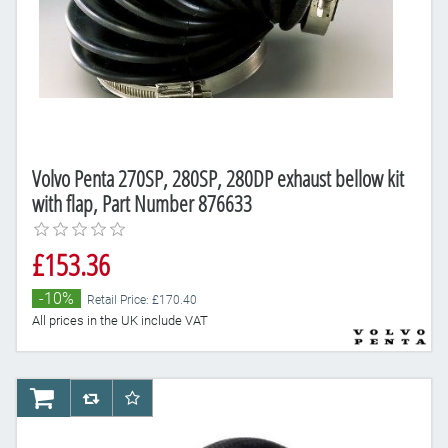
Volvo Penta 270SP, 280SP, 280DP exhaust bellow kit
with flap, Part Number 876633
£153.36
-10%
Retail Price: £170.40
All prices in the UK include VAT
AddToCart
AddToCompareList
AddToWishlist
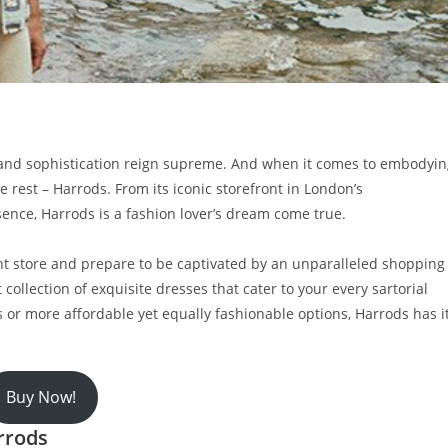
e and sophistication reign supreme. And when it comes to embodyi
 rest – Harrods. From its iconic storefront in London’s
ence, Harrods is a fashion lover’s dream come true.
ent store and prepare to be captivated by an unparalleled shopping
 collection of exquisite dresses that cater to your every sartorial
 or more affordable yet equally fashionable options, Harrods has i
Buy Now!
rrods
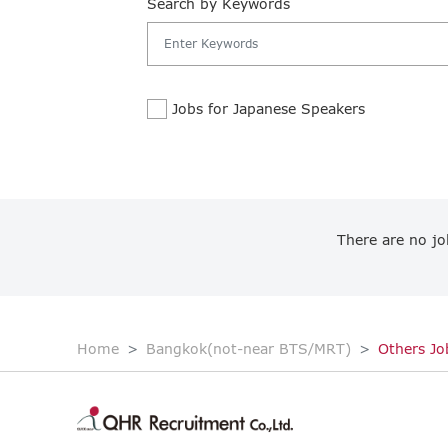
Search by Keywords
Jobs for Japanese Speakers
There are no jo
Home
Bangkok(not-near BTS/MRT)
Others Jo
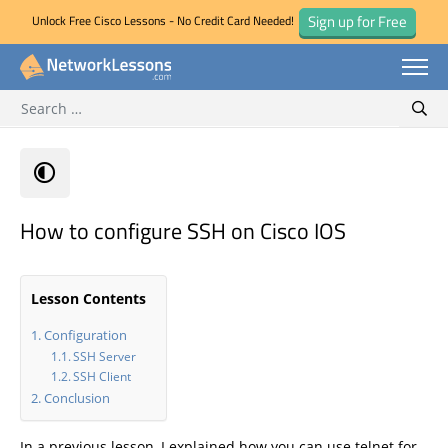
Sign up for Free
Unlock Free Cisco Lessons - No Credit Card Needed!
Search for:
Skip
Sear
to
content
How to configure SSH on Cisco IOS
Lesson Contents
Configuration
SSH Server
SSH Client
Conclusion
In a previous lesson, I explained how you can use telnet for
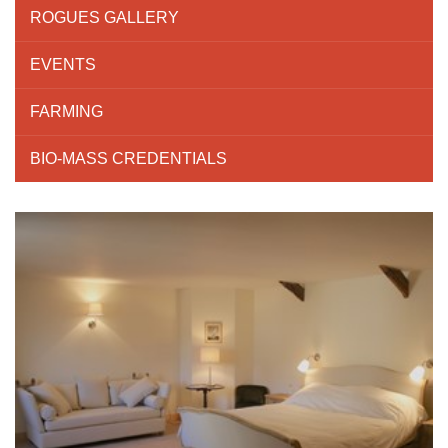
ROGUES GALLERY
EVENTS
FARMING
BIO-MASS CREDENTIALS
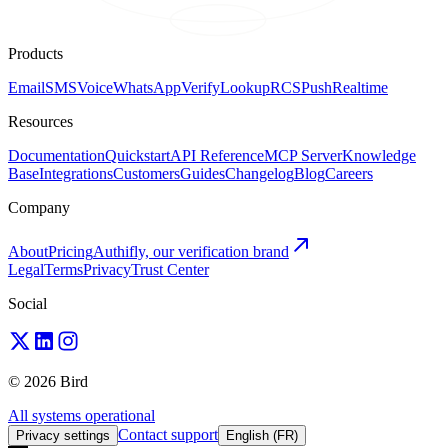
Products
Email
SMS
Voice
WhatsApp
Verify
Lookup
RCS
Push
Realtime
Resources
Documentation
Quickstart
API Reference
MCP Server
Knowledge
Base
Integrations
Customers
Guides
Changelog
Blog
Careers
Company
About
Pricing
Authifly, our verification brand
Legal
Terms
Privacy
Trust Center
Social
© 2026 Bird
All systems operational
Contact support
Privacy settings
English (FR)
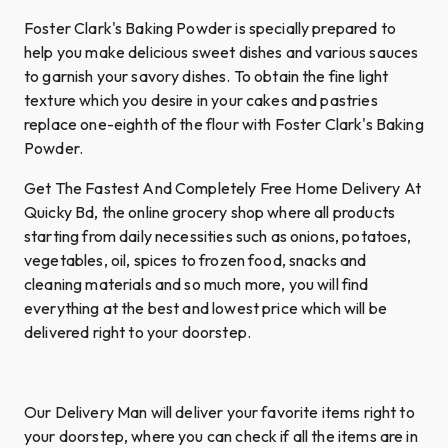
Foster Clark's Baking Powder is specially prepared to
help you make delicious sweet dishes and various sauces
to garnish your savory dishes. To obtain the fine light
texture which you desire in your cakes and pastries
replace one-eighth of the flour with Foster Clark's Baking
Powder.
Get The Fastest And Completely Free Home Delivery At
Quicky Bd, the online grocery shop where all products
starting from daily necessities such as onions, potatoes,
vegetables, oil, spices to frozen food, snacks and
cleaning materials and so much more, you will find
everything at the best and lowest price which will be
delivered right to your doorstep.
Our Delivery Man will deliver your favorite items right to
your doorstep, where you can check if all the items are in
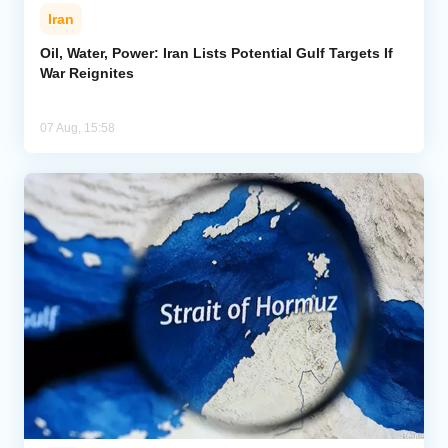
Iran
Oil, Water, Power: Iran Lists Potential Gulf Targets If
War Reignites
07 Aug, 15:58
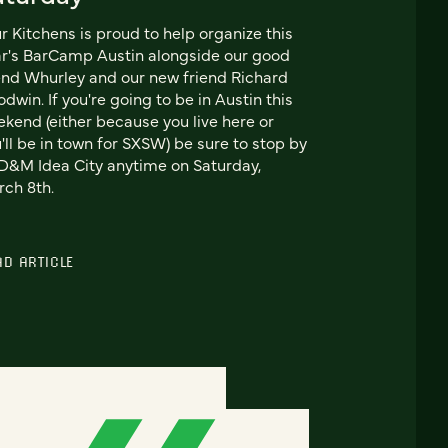
r Kitchens is proud to help organize this
r's BarCamp Austin alongside our good
end Whurley and our new friend Richard
dwin. If you're going to be in Austin this
kend (either because you live here or
'll be in town for SXSW) be sure to stop by
&M Idea City anytime on Saturday,
ch 8th.
AD ARTICLE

§ §

YOUR GOAL →
Without changing a word, retype every entry above, but drop its pictures.

WORKED SOLUTION →
Volvo Penta 270SP, 280SP, 280DP exhaust bellow kit
with flap, Part Number 876633
£153.36
-10%
Retail Price: £170.40
All prices in the UK include VAT
AddToCart
AddToCompareList
AddToWishlist
e and sophistication reign supreme. And when it comes to embodyi
 rest – Harrods. From its iconic storefront in London’s
ence, Harrods is a fashion lover’s dream come true.
ent store and prepare to be captivated by an unparalleled shopping
 collection of exquisite dresses that cater to your every sartorial
 or more affordable yet equally fashionable options, Harrods has i
Buy Now!
rrods
Search by Keywords
Jobs for Japanese Speakers
There are no jo
Home
Bangkok(not-near BTS/MRT)
Others Jo
Sign up for Free
Unlock Free Cisco Lessons - No Credit Card Needed!
Search for:
Skip
Sear
to
content
How to configure SSH on Cisco IOS
Lesson Contents
Configuration
SSH Server
SSH Client
Conclusion
In a previous lesson, I explained how you can use telnet for
ROGUES GALLERY
EVENTS
FARMING
BIO-MASS CREDENTIALS
Products
Email
SMS
Voice
WhatsApp
Verify
Lookup
RCS
Push
Realtime
Resources
Documentation
Quickstart
API Reference
MCP Server
Knowledge
Base
Integrations
Customers
Guides
Changelog
Blog
Careers
Company
About
Pricing
Authifly, our verification brand
Legal
Terms
Privacy
Trust Center
Social
© 2026 Bird
All systems operational
Contact support
Privacy settings
English (FR)
Foster Clark's Baking Powder is specially prepared to
help you make delicious sweet dishes and various sauces
to garnish your savory dishes. To obtain the fine light
texture which you desire in your cakes and pastries
replace one-eighth of the flour with Foster Clark's Baking
Powder.
Get The Fastest And Completely Free Home Delivery At
Quicky Bd, the online grocery shop where all products
starting from daily necessities such as onions, potatoes,
vegetables, oil, spices to frozen food, snacks and
cleaning materials and so much more, you will find
everything at the best and lowest price which will be
delivered right to your doorstep.
Our Delivery Man will deliver your favorite items right to
your doorstep, where you can check if all the items are in
Iran
Oil, Water, Power: Iran Lists Potential Gulf Targets If
War Reignites
07 Aug, 15:58
r Kitchens is proud to help organize this
r's BarCamp Austin alongside our good
end Whurley and our new friend Richard
dwin. If you're going to be in Austin this
kend (either because you live here or
'll be in town for SXSW) be sure to stop by
&M Idea City anytime on Saturday,
ch 8th.
AD ARTICLE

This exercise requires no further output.